**Job item:**
Duplicate the entire listing below line for line, keeping only the text and leaving out every picture.

**Material supplied:**
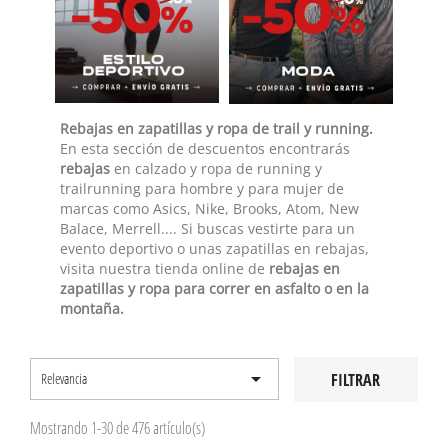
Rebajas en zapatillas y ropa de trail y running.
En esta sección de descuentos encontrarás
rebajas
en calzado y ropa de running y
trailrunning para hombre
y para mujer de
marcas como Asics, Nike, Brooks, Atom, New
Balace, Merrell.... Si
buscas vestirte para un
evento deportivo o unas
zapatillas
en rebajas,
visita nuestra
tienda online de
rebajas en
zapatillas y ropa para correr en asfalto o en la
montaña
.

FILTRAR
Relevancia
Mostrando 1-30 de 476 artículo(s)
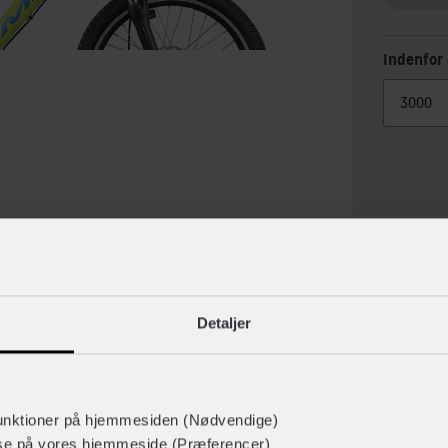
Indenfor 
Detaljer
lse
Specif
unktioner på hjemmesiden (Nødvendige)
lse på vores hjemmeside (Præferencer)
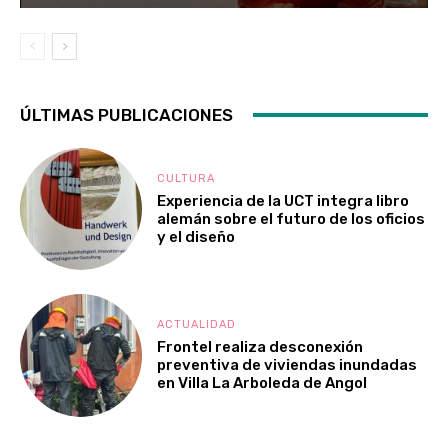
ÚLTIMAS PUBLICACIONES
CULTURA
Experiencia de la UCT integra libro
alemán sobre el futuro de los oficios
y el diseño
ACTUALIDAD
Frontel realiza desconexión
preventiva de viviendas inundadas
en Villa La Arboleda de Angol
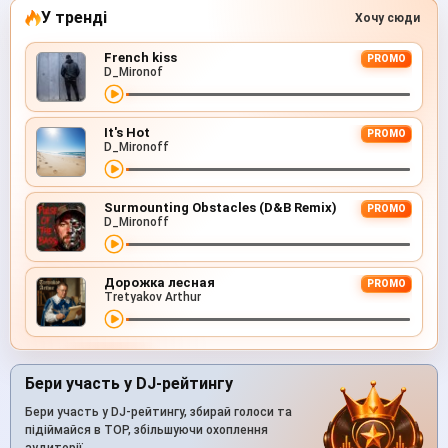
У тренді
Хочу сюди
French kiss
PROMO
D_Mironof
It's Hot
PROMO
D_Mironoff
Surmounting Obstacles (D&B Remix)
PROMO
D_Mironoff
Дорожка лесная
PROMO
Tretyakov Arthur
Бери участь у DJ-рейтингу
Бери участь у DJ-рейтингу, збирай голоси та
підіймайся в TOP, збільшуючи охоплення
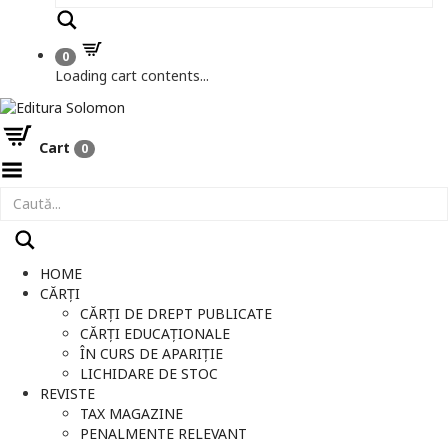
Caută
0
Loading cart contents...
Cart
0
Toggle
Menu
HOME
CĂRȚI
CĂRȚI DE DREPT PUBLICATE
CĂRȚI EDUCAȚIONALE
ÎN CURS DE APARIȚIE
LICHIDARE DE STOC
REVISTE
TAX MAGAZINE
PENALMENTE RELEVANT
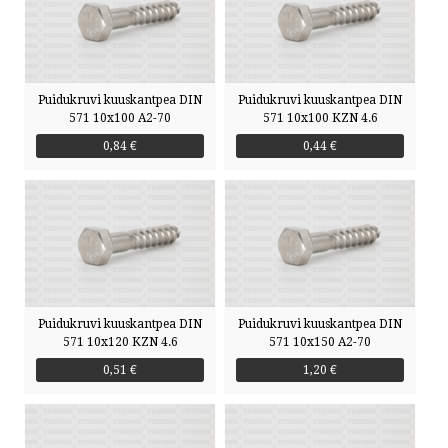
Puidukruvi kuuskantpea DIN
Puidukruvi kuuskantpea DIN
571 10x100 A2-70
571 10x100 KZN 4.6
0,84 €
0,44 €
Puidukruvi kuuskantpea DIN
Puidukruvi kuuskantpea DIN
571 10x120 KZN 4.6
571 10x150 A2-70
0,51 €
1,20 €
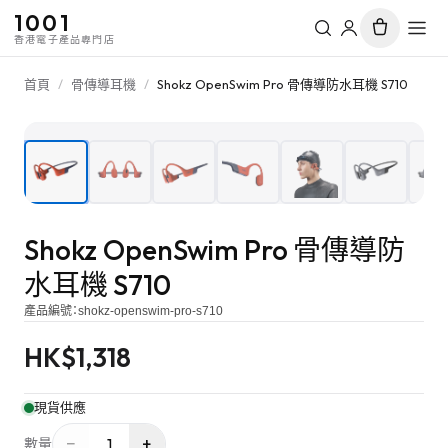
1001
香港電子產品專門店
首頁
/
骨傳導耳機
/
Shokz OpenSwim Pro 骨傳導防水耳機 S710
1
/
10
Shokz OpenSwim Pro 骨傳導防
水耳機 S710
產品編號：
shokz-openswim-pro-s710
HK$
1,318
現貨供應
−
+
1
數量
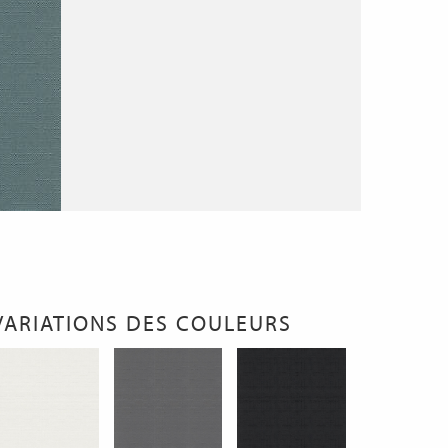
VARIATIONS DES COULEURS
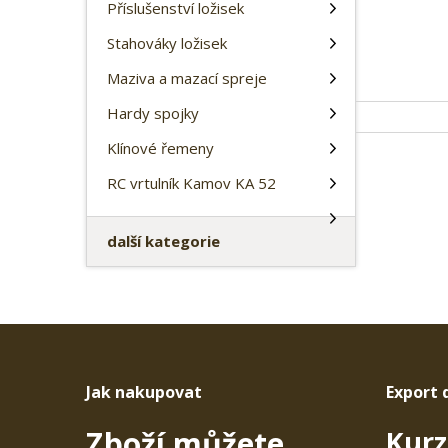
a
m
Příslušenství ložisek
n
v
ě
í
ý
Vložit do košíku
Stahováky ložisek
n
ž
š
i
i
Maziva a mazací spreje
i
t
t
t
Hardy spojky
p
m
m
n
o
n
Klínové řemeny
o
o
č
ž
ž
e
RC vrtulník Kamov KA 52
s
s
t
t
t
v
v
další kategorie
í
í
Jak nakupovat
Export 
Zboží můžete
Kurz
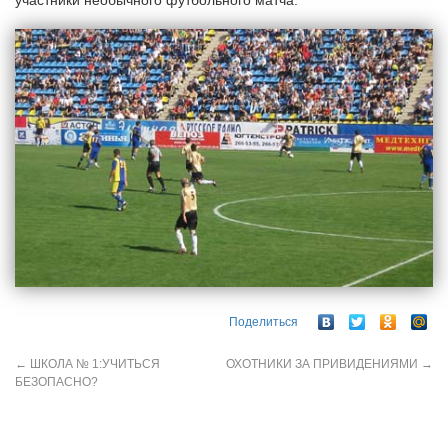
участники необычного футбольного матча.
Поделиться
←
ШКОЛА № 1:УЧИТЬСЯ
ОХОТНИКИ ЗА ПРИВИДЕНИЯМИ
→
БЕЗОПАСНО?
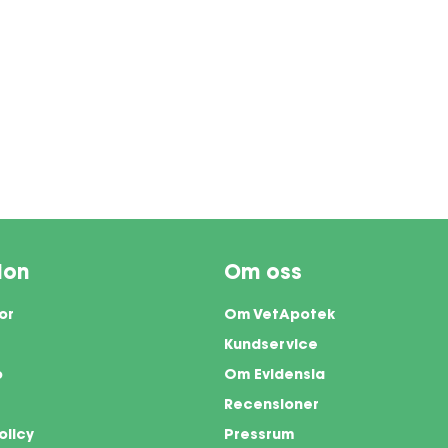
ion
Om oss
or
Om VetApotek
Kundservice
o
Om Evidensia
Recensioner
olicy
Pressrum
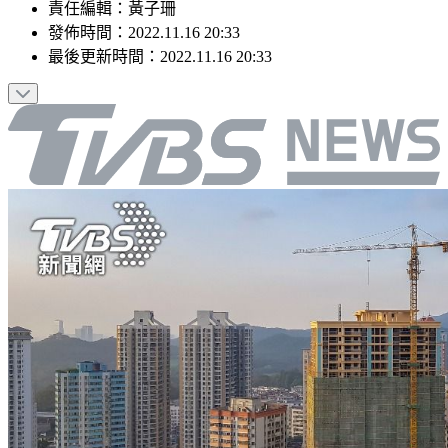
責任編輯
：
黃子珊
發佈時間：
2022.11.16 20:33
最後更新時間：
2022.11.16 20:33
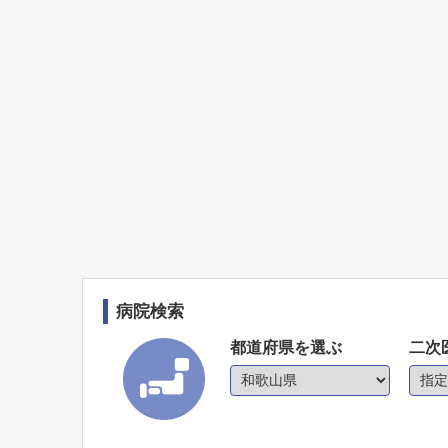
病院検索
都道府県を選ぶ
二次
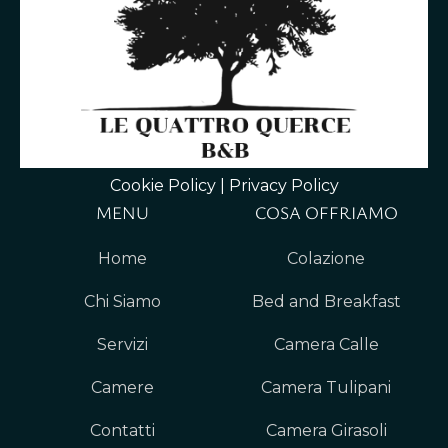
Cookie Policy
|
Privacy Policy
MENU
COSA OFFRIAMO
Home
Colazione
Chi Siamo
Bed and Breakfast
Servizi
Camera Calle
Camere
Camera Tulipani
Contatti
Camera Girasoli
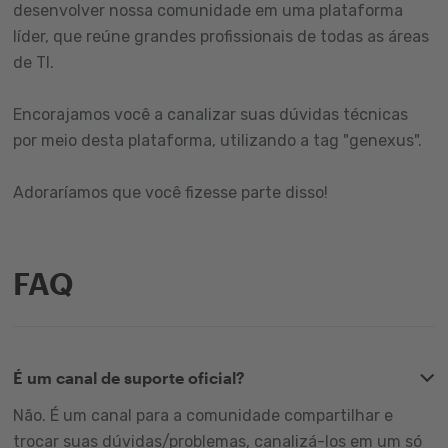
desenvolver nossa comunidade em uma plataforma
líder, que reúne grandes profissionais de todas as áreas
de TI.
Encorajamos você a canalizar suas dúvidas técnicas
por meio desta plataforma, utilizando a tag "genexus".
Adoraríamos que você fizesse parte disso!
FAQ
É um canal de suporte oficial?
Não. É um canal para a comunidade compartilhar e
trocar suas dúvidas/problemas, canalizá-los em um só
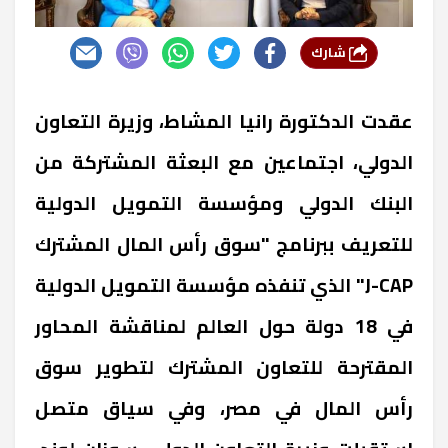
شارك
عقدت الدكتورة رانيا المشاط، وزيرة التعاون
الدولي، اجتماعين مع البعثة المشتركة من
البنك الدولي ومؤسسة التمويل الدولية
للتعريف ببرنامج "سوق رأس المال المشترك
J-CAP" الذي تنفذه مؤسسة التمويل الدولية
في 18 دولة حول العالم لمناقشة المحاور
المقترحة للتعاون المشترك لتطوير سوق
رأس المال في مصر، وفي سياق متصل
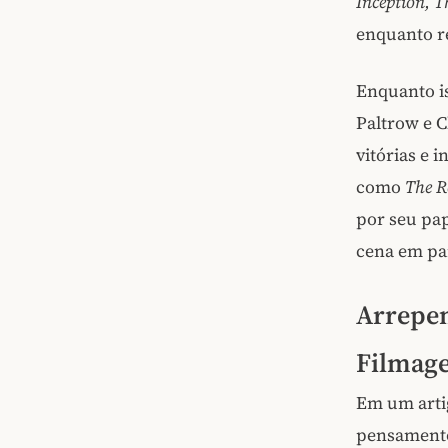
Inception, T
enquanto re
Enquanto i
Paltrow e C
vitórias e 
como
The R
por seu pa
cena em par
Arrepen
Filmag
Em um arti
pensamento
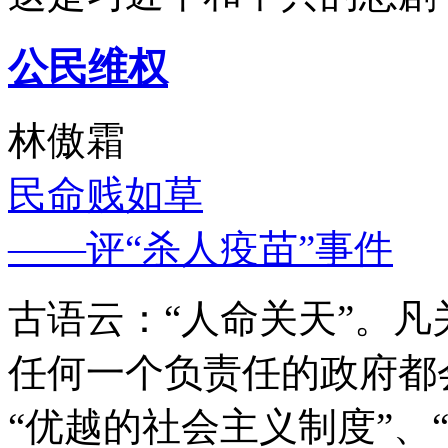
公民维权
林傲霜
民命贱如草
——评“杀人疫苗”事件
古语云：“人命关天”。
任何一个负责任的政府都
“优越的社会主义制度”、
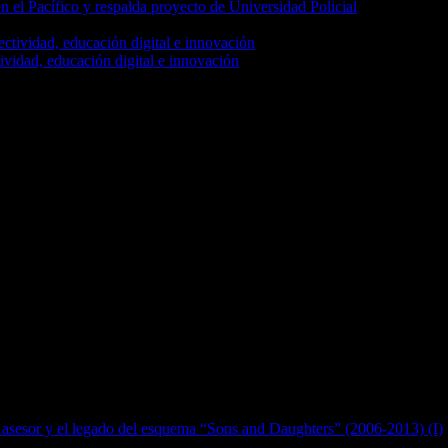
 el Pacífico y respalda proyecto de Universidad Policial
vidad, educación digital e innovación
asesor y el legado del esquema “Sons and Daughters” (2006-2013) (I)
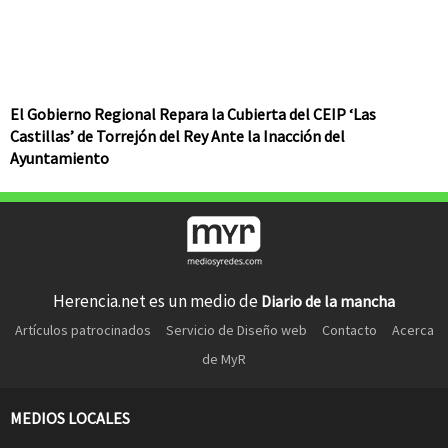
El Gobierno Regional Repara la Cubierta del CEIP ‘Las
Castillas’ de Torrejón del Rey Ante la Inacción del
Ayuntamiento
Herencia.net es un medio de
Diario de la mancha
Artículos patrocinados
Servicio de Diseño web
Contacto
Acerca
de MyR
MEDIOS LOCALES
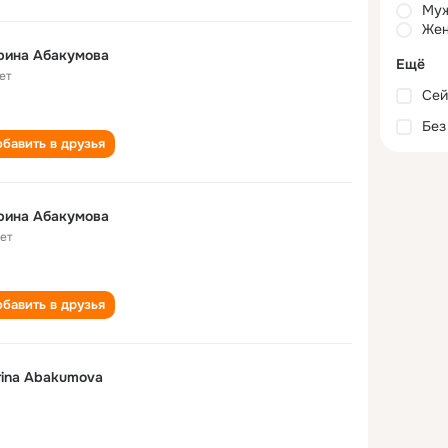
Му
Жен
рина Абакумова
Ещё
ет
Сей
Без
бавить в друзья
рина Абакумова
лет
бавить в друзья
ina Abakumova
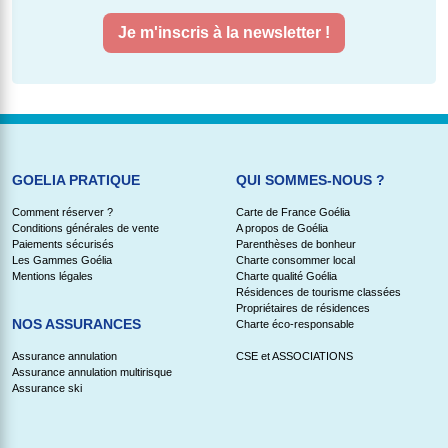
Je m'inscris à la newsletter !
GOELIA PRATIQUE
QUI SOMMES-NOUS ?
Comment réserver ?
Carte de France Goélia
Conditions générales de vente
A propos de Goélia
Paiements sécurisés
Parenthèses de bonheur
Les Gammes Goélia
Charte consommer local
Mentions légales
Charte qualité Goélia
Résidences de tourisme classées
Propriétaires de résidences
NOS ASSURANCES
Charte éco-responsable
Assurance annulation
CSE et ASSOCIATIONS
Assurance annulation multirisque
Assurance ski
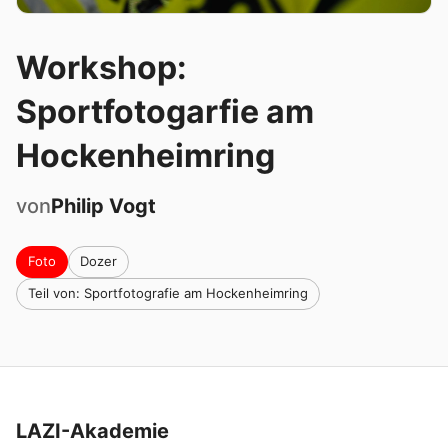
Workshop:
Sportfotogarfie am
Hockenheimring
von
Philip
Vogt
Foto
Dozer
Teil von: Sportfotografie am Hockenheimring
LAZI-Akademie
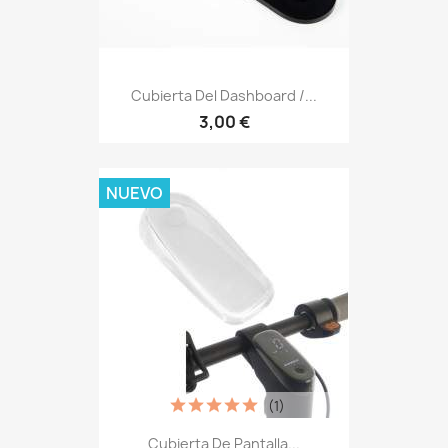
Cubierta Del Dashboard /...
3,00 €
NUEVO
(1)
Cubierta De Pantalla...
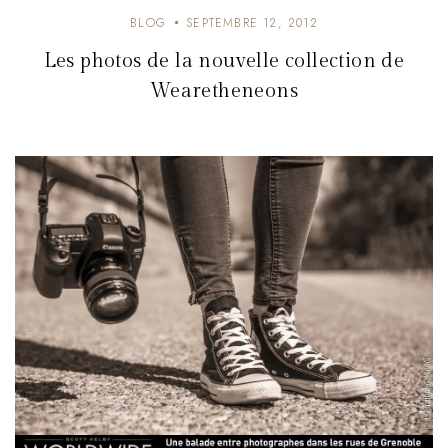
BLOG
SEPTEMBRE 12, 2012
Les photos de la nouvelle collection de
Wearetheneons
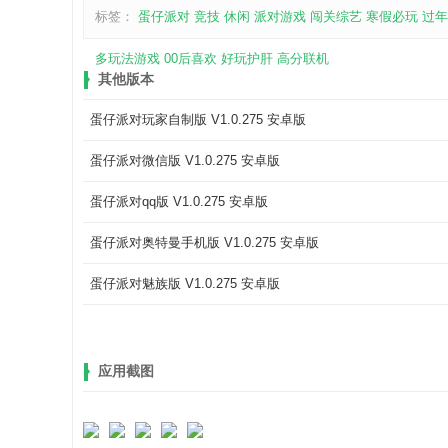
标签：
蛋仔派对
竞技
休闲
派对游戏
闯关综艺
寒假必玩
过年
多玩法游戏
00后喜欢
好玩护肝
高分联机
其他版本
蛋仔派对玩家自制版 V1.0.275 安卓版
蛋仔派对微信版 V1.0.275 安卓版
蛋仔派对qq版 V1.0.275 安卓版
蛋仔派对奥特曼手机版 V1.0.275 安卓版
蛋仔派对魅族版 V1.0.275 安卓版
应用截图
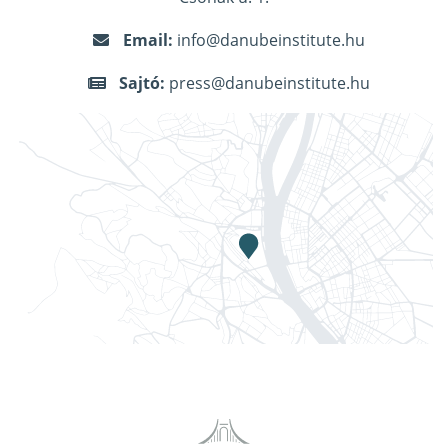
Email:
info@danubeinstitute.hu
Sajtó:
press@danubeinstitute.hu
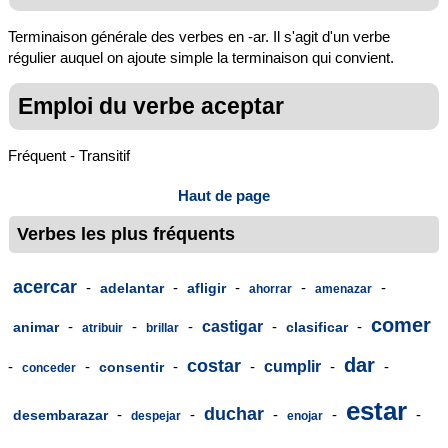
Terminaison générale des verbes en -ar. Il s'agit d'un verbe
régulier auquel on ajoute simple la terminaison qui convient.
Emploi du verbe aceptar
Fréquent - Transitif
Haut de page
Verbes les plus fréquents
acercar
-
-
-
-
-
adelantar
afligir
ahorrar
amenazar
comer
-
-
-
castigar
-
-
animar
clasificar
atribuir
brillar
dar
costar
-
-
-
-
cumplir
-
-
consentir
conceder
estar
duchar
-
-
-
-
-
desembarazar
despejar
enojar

**Output for this exercise:**
Rebajas en zapatillas y ropa de trail y running.
En esta sección de descuentos encontrarás
rebajas
en calzado y ropa de running y
trailrunning para hombre
y para mujer de
marcas como Asics, Nike, Brooks, Atom, New
Balace, Merrell.... Si
buscas vestirte para un
evento deportivo o unas
zapatillas
en rebajas,
visita nuestra
tienda online de
rebajas en
zapatillas y ropa para correr en asfalto o en la
montaña
.

FILTRAR
Relevancia
Mostrando 1-30 de 476 artículo(s)
Indenfor 
Detaljer
lse
Specif
unktioner på hjemmesiden (Nødvendige)
lse på vores hjemmeside (Præferencer)
ÚLTIMAS PUBLICACIONES
CULTURA
Experiencia de la UCT integra libro
alemán sobre el futuro de los oficios
y el diseño
ACTUALIDAD
Frontel realiza desconexión
preventiva de viviendas inundadas
en Villa La Arboleda de Angol
У тренді
Хочу сюди
French kiss
PROMO
D_Mironof
It's Hot
PROMO
D_Mironoff
Surmounting Obstacles (D&B Remix)
PROMO
D_Mironoff
Дорожка лесная
PROMO
Tretyakov Arthur
Бери участь у DJ-рейтингу
Бери участь у DJ-рейтингу, збирай голоси та
підіймайся в TOP, збільшуючи охоплення
Caută
0
Loading cart contents...
Cart
0
Toggle
Menu
HOME
CĂRȚI
CĂRȚI DE DREPT PUBLICATE
CĂRȚI EDUCAȚIONALE
ÎN CURS DE APARIȚIE
LICHIDARE DE STOC
REVISTE
TAX MAGAZINE
PENALMENTE RELEVANT
Puidukruvi kuuskantpea DIN
Puidukruvi kuuskantpea DIN
571 10x100 A2-70
571 10x100 KZN 4.6
0,84 €
0,44 €
Puidukruvi kuuskantpea DIN
Puidukruvi kuuskantpea DIN
571 10x120 KZN 4.6
571 10x150 A2-70
0,51 €
1,20 €
1001
香港電子產品專門店
首頁
/
骨傳導耳機
/
Shokz OpenSwim Pro 骨傳導防水耳機 S710
1
/
10
Shokz OpenSwim Pro 骨傳導防
水耳機 S710
產品編號：
shokz-openswim-pro-s710
HK$
1,318
現貨供應
−
+
1
數量
VARIATIONS DES COULEURS
a
m
Příslušenství ložisek
n
v
ě
í
ý
Vložit do košíku
Stahováky ložisek
n
ž
š
i
i
Maziva a mazací spreje
i
t
t
t
Hardy spojky
p
m
m
n
o
n
Klínové řemeny
o
o
č
ž
ž
e
RC vrtulník Kamov KA 52
s
s
t
t
t
v
v
další kategorie
í
í
Jak nakupovat
Export 
Zboží můžete
Kurz
участники необычного футбольного матча.
Поделиться
←
ШКОЛА № 1:УЧИТЬСЯ
ОХОТНИКИ ЗА ПРИВИДЕНИЯМИ
→
БЕЗОПАСНО?
ion
Om oss
or
Om VetApotek
Kundservice
o
Om Evidensia
Recensioner
olicy
Pressrum
責任編輯
：
黃子珊
發佈時間：
2022.11.16 20:33
最後更新時間：
2022.11.16 20:33
病院検索
都道府県を選ぶ
二次
Cookie Policy
|
Privacy Policy
MENU
COSA OFFRIAMO
Home
Colazione
Chi Siamo
Bed and Breakfast
Servizi
Camera Calle
Camere
Camera Tulipani
Contatti
Camera Girasoli
desenvolver nossa comunidade em uma plataforma
líder, que reúne grandes profissionais de todas as áreas
de TI.
Encorajamos você a canalizar suas dúvidas técnicas
por meio desta plataforma, utilizando a tag "genexus".
Adoraríamos que você fizesse parte disso!
FAQ
É um canal de suporte oficial?
Não. É um canal para a comunidade compartilhar e
trocar suas dúvidas/problemas, canalizá-los em um só
شارك
عقدت الدكتورة رانيا المشاط، وزيرة التعاون
الدولي، اجتماعين مع البعثة المشتركة من
البنك الدولي ومؤسسة التمويل الدولية
للتعريف ببرنامج "سوق رأس المال المشترك
J-CAP" الذي تنفذه مؤسسة التمويل الدولية
في 18 دولة حول العالم لمناقشة المحاور
المقترحة للتعاون المشترك لتطوير سوق
رأس المال في مصر، وفي سياق متصل
Inception, T
enquanto re
Enquanto i
Paltrow e C
vitórias e 
como
The R
por seu pa
cena em par
Arrepen
Filmag
Em um arti
pensamento
公民维权
林傲霜
民命贱如草
——评“杀人疫苗”事件
古语云：“人命关天”。
任何一个负责任的政府都
“优越的社会主义制度”、
 el Pacífico y respalda proyecto de Universidad Policial
vidad, educación digital e innovación
asesor y el legado del esquema “Sons and Daughters” (2006-2013) (I)
El Gobierno Regional Repara la Cubierta del CEIP ‘Las
Castillas’ de Torrejón del Rey Ante la Inacción del
Ayuntamiento
Herencia.net es un medio de
Diario de la mancha
Artículos patrocinados
Servicio de Diseño web
Contacto
Acerca
de MyR
MEDIOS LOCALES
Му
Жен
рина Абакумова
Ещё
ет
Сей
Без
бавить в друзья
рина Абакумова
лет
бавить в друзья
ina Abakumova
Je m'inscris à la newsletter !
GOELIA PRATIQUE
QUI SOMMES-NOUS ?
Comment réserver ?
Carte de France Goélia
Conditions générales de vente
A propos de Goélia
Paiements sécurisés
Parenthèses de bonheur
Les Gammes Goélia
Charte consommer local
Mentions légales
Charte qualité Goélia
Résidences de tourisme classées
Propriétaires de résidences
NOS ASSURANCES
Charte éco-responsable
Assurance annulation
CSE et ASSOCIATIONS
Assurance annulation multirisque
Assurance ski
Workshop:
Sportfotogarfie am
Hockenheimring
von
Philip
Vogt
Foto
Dozer
Teil von: Sportfotografie am Hockenheimring
LAZI-Akademie
Cubierta Del Dashboard /...
3,00 €
NUEVO
(1)
Cubierta De Pantalla...
BLOG
SEPTEMBRE 12, 2012
Les photos de la nouvelle collection de
Wearetheneons
标签：
蛋仔派对
竞技
休闲
派对游戏
闯关综艺
寒假必玩
过年
多玩法游戏
00后喜欢
好玩护肝
高分联机
其他版本
蛋仔派对玩家自制版 V1.0.275 安卓版
蛋仔派对微信版 V1.0.275 安卓版
蛋仔派对qq版 V1.0.275 安卓版
蛋仔派对奥特曼手机版 V1.0.275 安卓版
蛋仔派对魅族版 V1.0.275 安卓版
应用截图
Email:
info@danubeinstitute.hu
Sajtó:
press@danubeinstitute.hu
Terminaison générale des verbes en -ar. Il s'agit d'un verbe
régulier auquel on ajoute simple la terminaison qui convient.
Emploi du verbe aceptar
Fréquent - Transitif
Haut de page
Verbes les plus fréquents
acercar
-
-
-
-
-
adelantar
afligir
ahorrar
amenazar
comer
-
-
-
castigar
-
-
animar
clasificar
atribuir
brillar
dar
costar
-
-
-
-
cumplir
-
-
consentir
conceder
estar
duchar
-
-
-
-
-
desembarazar
despejar
enojar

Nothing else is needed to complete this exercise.